▶ TASK INSTRUCTIONS
Return every line below in which "lines" appears.

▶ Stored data
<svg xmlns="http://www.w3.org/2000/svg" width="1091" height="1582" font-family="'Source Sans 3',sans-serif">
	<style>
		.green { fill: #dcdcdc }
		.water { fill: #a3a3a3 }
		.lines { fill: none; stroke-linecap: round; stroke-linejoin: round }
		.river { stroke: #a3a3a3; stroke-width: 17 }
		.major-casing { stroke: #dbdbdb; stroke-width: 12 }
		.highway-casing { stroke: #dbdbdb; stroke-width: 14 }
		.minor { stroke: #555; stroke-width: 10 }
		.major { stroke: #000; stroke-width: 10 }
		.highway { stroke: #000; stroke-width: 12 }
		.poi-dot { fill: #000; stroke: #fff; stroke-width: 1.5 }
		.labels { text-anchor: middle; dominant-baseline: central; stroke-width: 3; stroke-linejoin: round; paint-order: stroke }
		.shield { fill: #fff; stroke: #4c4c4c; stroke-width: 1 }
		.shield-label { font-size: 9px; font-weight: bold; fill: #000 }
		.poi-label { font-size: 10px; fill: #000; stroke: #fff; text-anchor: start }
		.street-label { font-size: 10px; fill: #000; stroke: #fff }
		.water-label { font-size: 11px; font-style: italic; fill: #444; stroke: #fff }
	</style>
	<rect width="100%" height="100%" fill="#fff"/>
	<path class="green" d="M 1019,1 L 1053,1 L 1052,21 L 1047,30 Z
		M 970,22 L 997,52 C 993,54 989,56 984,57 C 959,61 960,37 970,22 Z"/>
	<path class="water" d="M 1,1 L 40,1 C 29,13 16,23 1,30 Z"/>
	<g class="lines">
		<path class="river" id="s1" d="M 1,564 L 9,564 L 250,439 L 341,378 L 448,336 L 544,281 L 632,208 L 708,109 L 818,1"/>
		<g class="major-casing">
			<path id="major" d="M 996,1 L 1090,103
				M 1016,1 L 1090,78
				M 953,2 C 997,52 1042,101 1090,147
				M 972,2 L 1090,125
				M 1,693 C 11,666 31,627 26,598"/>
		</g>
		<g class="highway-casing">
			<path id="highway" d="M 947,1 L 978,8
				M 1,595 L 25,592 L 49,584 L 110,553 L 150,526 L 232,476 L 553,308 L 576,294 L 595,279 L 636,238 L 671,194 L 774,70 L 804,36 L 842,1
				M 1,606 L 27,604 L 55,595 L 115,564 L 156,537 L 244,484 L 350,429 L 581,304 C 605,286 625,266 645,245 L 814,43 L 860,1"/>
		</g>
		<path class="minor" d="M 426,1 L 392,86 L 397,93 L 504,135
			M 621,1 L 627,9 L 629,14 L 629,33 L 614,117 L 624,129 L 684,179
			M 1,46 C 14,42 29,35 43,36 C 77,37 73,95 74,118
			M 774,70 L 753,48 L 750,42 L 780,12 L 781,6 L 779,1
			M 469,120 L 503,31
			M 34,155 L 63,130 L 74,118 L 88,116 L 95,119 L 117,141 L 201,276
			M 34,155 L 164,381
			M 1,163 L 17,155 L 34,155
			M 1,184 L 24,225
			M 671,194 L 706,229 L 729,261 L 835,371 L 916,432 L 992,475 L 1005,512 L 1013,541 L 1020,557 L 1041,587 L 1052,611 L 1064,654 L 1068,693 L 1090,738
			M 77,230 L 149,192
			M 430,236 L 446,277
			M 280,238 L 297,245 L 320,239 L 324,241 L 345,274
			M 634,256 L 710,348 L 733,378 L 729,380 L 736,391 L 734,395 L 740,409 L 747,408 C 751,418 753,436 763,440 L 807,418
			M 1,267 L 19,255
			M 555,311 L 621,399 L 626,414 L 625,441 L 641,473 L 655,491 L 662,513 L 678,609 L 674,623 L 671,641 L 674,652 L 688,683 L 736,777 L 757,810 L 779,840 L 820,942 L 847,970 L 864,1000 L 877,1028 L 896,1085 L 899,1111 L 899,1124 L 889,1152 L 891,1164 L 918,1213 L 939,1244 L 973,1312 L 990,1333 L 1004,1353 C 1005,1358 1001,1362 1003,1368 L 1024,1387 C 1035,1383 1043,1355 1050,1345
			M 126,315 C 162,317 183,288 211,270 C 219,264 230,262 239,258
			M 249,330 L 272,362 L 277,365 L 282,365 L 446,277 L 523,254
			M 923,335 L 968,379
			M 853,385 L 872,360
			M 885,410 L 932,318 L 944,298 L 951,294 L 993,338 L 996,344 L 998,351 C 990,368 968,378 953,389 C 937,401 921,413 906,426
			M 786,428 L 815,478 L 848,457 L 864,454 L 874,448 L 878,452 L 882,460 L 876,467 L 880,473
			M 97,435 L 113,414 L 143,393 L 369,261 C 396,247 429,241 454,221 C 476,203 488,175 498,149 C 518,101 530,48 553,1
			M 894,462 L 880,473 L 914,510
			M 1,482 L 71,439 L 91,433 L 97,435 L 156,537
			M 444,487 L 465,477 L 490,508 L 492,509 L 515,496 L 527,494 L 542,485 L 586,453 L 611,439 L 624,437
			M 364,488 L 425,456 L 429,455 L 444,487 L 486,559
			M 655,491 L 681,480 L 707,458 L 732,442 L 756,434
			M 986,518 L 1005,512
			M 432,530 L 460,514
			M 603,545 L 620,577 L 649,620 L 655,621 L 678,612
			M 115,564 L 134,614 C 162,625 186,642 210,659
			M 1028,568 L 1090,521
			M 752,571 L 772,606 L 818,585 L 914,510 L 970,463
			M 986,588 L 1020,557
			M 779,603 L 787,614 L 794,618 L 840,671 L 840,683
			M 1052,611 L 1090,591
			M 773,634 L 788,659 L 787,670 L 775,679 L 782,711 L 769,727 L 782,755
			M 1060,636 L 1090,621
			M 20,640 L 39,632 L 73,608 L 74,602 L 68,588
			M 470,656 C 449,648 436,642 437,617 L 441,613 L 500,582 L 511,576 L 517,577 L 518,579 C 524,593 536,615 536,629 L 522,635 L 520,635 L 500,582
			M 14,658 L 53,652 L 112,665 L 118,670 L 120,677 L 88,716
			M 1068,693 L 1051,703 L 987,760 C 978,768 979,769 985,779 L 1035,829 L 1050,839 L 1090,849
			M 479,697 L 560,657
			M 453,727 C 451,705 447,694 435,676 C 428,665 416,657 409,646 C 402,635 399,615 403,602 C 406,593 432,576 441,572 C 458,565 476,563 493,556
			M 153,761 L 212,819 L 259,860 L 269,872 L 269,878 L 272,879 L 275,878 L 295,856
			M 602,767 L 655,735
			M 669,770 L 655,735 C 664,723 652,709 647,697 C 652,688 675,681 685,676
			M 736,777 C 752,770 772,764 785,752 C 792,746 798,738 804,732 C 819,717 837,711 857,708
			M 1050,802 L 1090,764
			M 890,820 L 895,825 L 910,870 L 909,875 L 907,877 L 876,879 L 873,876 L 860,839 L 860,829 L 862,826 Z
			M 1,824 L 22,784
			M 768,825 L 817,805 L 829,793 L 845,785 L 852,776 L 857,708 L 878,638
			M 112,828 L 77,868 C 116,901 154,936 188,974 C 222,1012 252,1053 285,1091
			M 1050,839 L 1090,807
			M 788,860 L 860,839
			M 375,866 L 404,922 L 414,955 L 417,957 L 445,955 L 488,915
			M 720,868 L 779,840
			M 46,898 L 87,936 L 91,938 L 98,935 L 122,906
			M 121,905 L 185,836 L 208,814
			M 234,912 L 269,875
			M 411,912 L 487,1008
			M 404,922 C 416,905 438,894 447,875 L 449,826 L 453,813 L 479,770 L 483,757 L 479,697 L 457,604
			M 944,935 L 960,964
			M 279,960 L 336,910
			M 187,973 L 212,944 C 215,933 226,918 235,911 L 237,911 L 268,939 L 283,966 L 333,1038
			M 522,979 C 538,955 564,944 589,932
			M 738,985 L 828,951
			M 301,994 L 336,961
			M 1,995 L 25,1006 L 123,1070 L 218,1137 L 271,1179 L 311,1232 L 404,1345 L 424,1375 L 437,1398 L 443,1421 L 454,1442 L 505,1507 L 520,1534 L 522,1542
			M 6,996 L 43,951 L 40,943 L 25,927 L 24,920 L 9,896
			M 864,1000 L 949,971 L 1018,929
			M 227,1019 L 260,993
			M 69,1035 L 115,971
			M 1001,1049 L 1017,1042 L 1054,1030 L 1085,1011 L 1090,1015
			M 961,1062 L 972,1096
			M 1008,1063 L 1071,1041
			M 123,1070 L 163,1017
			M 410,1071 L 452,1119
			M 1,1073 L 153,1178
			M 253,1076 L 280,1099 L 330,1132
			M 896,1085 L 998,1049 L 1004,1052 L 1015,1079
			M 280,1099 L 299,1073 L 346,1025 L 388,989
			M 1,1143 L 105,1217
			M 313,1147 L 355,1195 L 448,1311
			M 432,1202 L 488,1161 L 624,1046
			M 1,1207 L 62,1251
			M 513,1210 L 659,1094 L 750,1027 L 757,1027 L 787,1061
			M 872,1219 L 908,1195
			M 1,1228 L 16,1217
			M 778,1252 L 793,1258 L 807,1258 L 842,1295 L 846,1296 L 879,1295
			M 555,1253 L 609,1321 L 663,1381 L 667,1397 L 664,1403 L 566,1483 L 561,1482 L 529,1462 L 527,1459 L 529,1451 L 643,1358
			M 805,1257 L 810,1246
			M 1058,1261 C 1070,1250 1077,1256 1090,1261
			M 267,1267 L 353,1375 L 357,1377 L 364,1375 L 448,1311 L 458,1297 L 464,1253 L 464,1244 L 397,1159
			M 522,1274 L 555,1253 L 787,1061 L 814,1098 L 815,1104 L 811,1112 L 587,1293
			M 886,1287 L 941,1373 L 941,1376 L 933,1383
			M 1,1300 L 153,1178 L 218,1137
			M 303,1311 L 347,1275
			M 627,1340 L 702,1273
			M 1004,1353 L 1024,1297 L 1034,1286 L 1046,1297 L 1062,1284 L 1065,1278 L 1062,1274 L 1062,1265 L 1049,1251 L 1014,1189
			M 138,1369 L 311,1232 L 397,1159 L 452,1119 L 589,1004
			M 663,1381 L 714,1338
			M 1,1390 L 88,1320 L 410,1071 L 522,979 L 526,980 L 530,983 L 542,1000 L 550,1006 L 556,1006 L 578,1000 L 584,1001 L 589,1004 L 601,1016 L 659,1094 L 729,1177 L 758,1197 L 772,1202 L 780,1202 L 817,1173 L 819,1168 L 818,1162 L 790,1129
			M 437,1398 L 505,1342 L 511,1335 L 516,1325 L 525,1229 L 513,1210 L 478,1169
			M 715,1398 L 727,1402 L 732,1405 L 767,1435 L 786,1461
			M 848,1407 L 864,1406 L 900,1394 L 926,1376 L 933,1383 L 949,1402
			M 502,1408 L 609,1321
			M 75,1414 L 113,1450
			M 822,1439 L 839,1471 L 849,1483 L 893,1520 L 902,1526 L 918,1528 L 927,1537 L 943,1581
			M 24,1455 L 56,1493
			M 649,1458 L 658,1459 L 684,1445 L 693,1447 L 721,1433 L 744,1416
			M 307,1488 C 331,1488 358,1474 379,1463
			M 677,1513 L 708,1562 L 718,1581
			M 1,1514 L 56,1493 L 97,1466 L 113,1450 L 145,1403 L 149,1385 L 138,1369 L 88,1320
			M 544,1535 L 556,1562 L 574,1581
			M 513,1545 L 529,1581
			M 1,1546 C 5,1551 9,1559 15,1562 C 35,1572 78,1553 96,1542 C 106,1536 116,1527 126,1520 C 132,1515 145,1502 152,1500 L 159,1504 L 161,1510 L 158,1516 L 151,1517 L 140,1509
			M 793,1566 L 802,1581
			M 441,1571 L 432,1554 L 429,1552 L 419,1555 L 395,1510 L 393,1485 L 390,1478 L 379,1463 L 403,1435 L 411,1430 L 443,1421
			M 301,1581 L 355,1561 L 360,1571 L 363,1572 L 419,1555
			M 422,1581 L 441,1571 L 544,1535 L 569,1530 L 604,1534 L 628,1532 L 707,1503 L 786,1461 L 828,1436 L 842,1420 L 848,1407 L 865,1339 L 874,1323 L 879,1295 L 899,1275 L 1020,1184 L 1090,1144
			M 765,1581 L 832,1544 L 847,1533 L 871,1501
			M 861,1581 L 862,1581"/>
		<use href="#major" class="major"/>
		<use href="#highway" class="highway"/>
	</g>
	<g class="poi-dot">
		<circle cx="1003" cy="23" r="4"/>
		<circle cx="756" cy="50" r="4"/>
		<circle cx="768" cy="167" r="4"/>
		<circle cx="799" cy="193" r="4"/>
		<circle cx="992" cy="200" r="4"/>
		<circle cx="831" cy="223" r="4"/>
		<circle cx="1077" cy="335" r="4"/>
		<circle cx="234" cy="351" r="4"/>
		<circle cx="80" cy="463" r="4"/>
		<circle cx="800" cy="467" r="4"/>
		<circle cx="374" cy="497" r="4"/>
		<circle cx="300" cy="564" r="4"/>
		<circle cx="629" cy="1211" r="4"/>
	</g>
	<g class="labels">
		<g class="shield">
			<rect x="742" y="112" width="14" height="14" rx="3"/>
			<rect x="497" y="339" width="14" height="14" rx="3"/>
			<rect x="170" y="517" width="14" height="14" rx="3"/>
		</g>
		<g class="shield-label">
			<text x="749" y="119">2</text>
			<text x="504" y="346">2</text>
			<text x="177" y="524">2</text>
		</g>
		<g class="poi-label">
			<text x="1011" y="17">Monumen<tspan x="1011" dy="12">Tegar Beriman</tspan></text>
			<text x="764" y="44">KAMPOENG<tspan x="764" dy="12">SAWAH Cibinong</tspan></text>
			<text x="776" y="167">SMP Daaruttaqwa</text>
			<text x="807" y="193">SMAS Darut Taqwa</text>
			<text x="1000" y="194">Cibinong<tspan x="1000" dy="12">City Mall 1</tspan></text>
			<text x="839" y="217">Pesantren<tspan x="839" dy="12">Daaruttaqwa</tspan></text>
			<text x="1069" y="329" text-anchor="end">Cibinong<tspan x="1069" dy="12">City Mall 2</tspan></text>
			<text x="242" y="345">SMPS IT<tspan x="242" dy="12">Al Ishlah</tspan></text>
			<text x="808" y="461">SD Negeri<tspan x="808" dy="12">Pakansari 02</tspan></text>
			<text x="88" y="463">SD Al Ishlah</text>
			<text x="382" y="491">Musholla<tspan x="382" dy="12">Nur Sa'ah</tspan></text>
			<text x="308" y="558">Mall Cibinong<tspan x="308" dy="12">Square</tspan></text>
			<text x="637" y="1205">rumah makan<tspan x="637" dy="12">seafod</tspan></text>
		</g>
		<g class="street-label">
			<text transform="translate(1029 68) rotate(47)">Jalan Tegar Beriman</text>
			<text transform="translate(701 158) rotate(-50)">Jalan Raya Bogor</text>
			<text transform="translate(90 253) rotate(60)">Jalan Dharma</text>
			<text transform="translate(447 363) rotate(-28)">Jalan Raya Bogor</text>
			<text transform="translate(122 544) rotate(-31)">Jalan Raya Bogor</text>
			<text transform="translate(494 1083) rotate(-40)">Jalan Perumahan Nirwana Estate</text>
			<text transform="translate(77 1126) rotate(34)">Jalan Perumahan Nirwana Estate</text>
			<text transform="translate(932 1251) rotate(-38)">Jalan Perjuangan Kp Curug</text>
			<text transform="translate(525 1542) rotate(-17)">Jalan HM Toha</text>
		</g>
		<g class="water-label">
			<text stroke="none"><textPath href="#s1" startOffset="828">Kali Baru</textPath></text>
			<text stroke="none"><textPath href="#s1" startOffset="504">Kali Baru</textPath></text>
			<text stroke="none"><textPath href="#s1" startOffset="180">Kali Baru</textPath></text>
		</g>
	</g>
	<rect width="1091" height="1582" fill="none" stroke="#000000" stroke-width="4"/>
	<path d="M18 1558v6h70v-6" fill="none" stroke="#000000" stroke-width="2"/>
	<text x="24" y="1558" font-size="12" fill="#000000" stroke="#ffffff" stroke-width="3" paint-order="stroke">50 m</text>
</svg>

▶ OUTPUT
		.lines { fill: none; stroke-linecap: round; stroke-linejoin: round }
	<g class="lines">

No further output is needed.